## Excerpted records

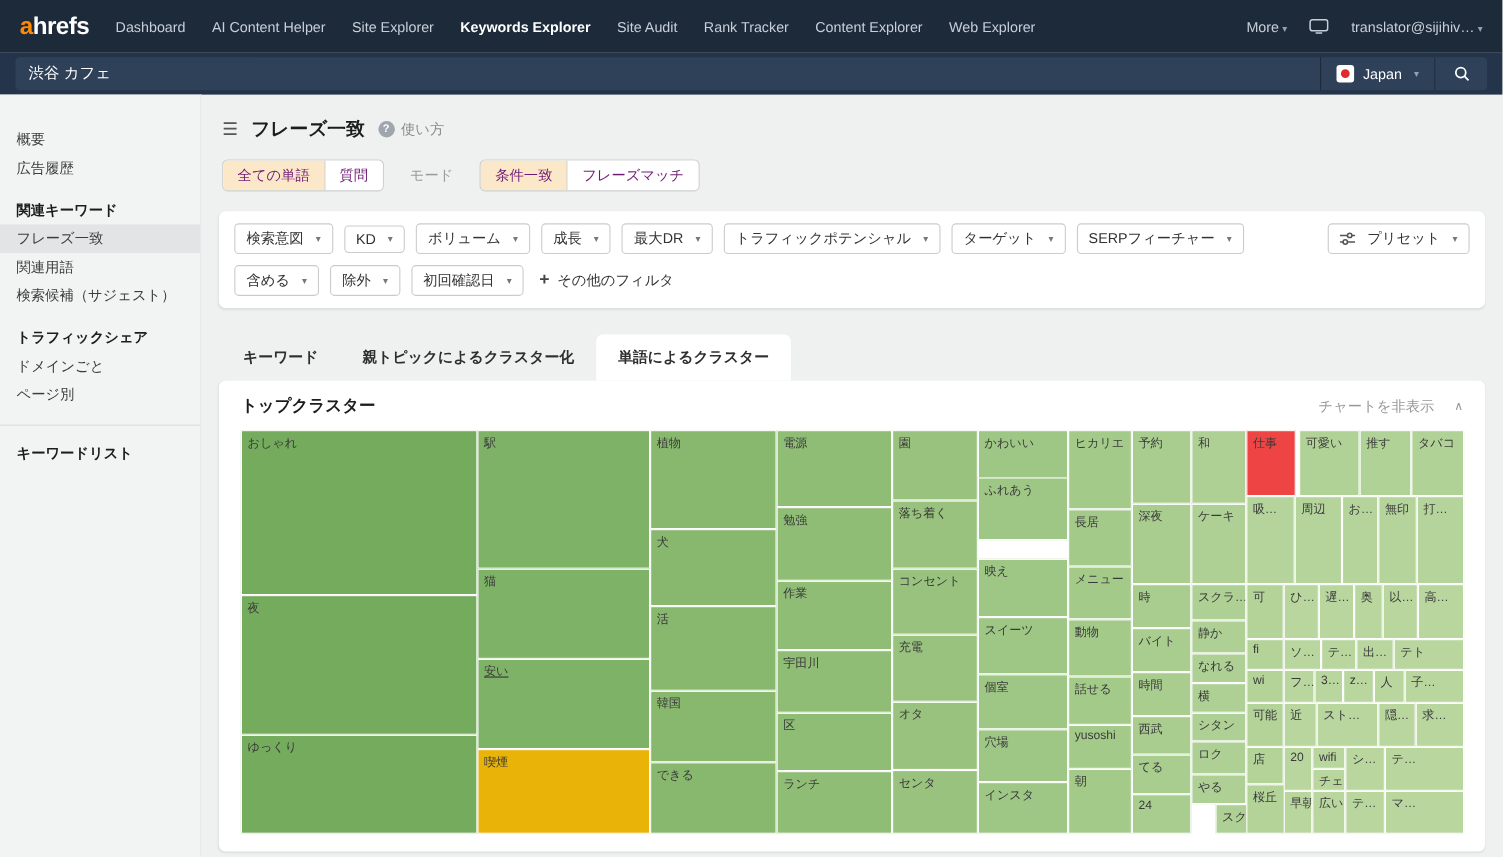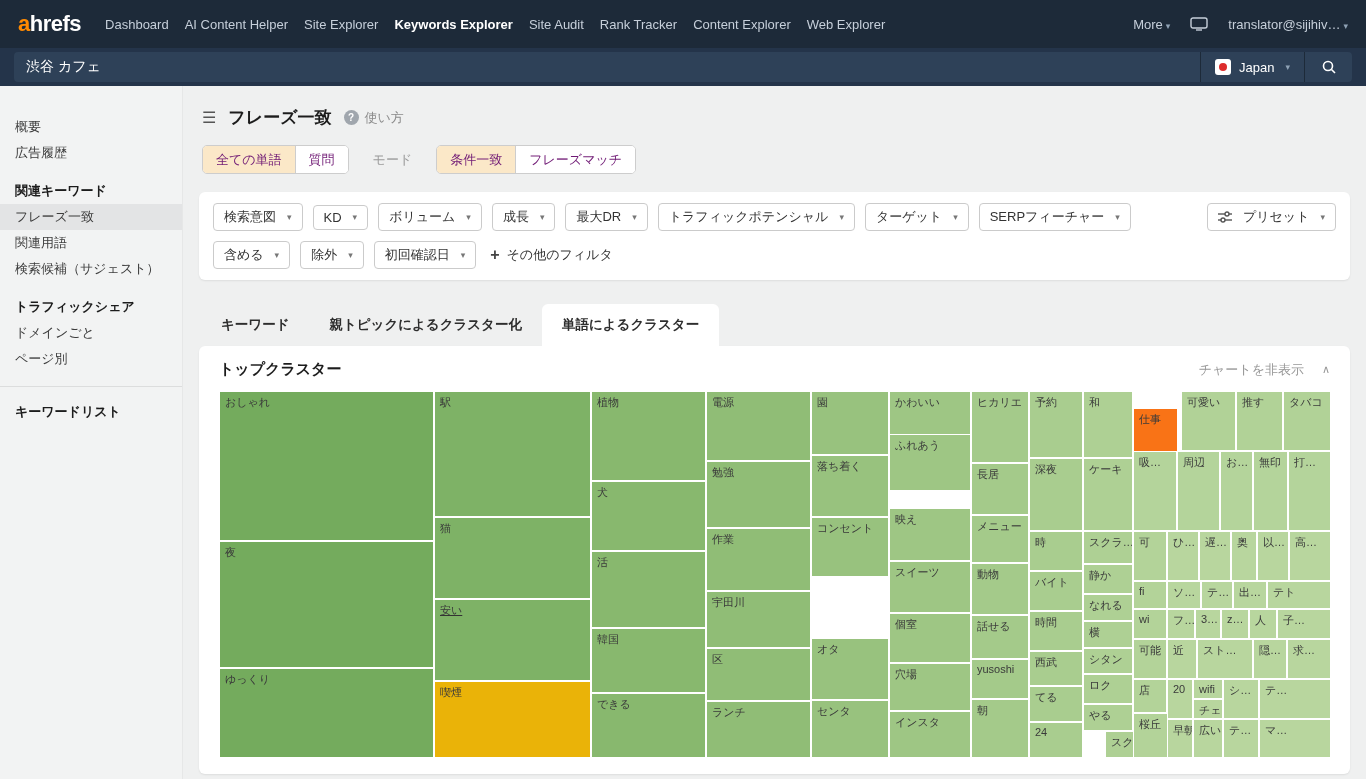--- a/index.html
+++ b/index.html
@@ -17,7 +17,7 @@
   }
   .logo { font-size: 22px; font-weight: 800; color: #fff; letter-spacing: -0.5px; cursor: pointer; }
   .logo .logo-a { color: #ff8a00; }
-  .nav-items { display: flex; gap: 16px; align-items: center; }
+  .nav-items { display: flex; gap: 24px; align-items: center; }
   .nav-item { color: #c6cfda; font-size: 13px; cursor: pointer; white-space: nowrap; }
   .nav-item.active { color: #fff; font-weight: 700; }
   .nav-right { margin-left: auto; display: flex; align-items: center; gap: 20px; }

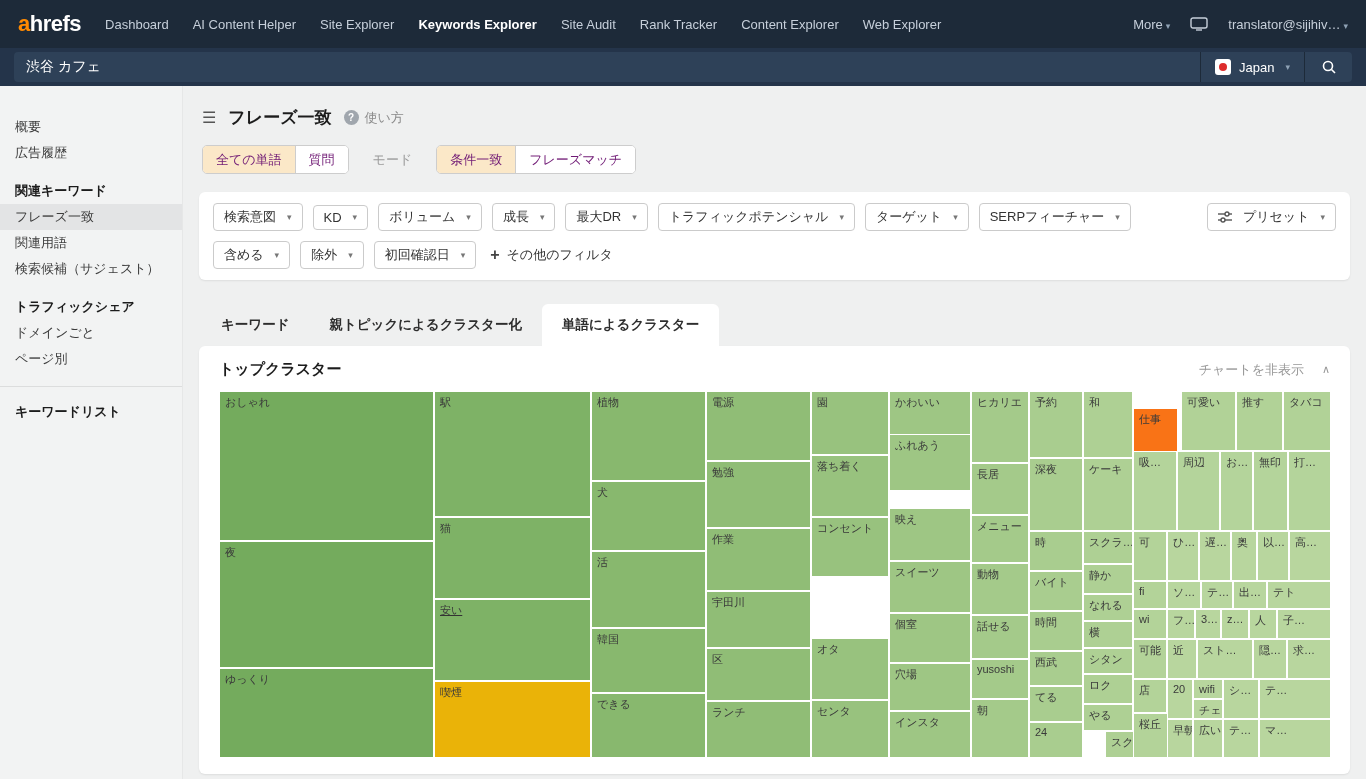--- a/index.html
+++ b/index.html
@@ -442,7 +442,7 @@
           <div class="tm-cell" style="left: 864px; top: 340px; width: 50px; height: 27px; background: rgb(174, 208, 148); margin-left: 22px;">
             <span class="tm-label">スクエア</span>
           </div>
-          <div class="tm-cell" style="left: 914px; top: 17px; width: 45px; height: 60px; background: #f97316;">
+          <div class="tm-cell" style="left: 914px; top: 0px; width: 45px; height: 60px; background: #ef4444;">
             <span class="tm-label">仕事</span>
           </div>
           <div class="tm-cell" style="left: 962px; top: 0px; width: 55px; height: 60px; background: rgb(177, 210, 151);">

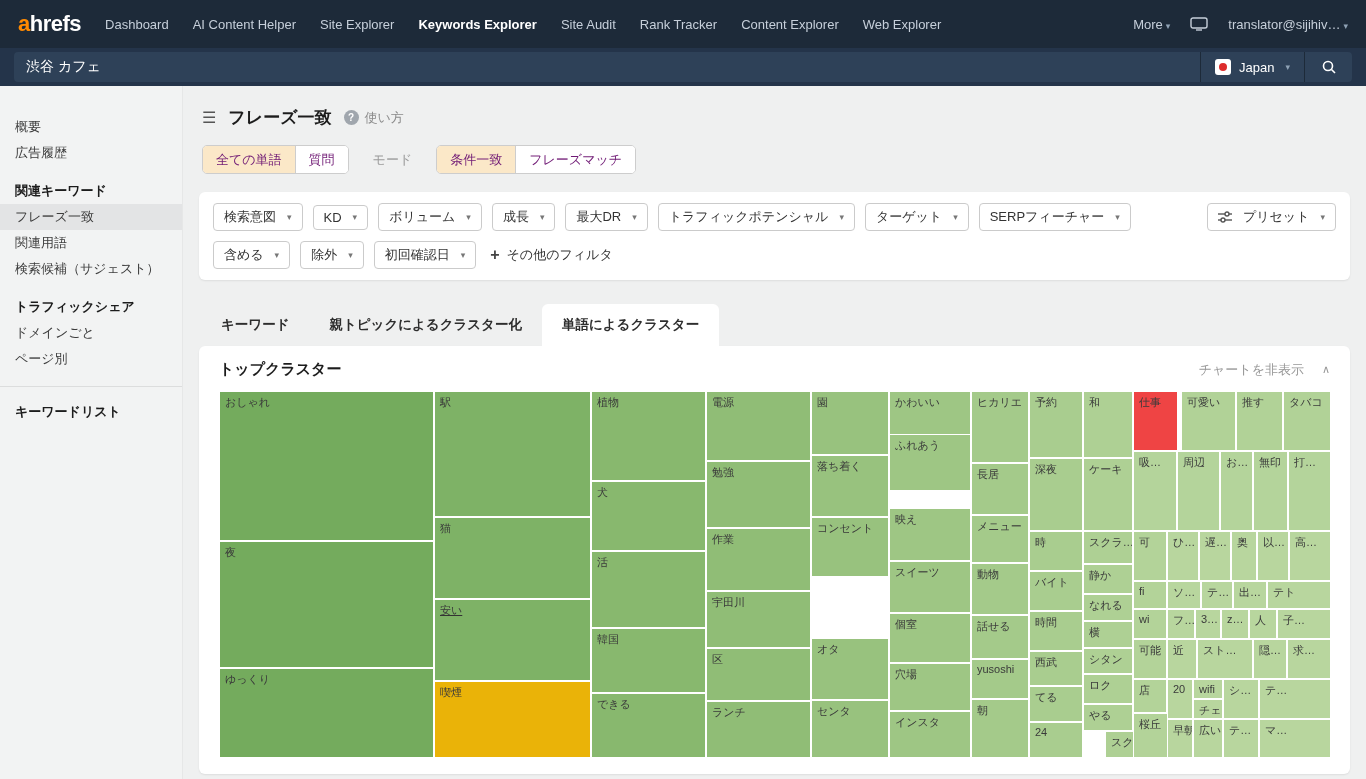--- a/index.html
+++ b/index.html
@@ -340,6 +340,9 @@
           <div class="tm-cell" style="left: 592px; top: 126px; width: 78px; height: 60px; background: rgb(152, 194, 126);">
             <span class="tm-label">コンセント</span>
           </div>
+          <div class="tm-cell" style="left: 592px; top: 186px; width: 78px; height: 61px; background: rgb(152, 194, 126);">
+            <span class="tm-label">充電</span>
+          </div>
           <div class="tm-cell" style="left: 592px; top: 247px; width: 78px; height: 62px; background: rgb(152, 194, 126);">
             <span class="tm-label">オタ</span>
           </div>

## Work required
Copy out each line of the material that holds the word "label".

## Reply to the task
             <span class="tm-label">スクエア</span>
             <span class="tm-label">仕事</span>
             <span class="tm-label">コンセント</span>
+            <span class="tm-label">充電</span>
             <span class="tm-label">オタ</span>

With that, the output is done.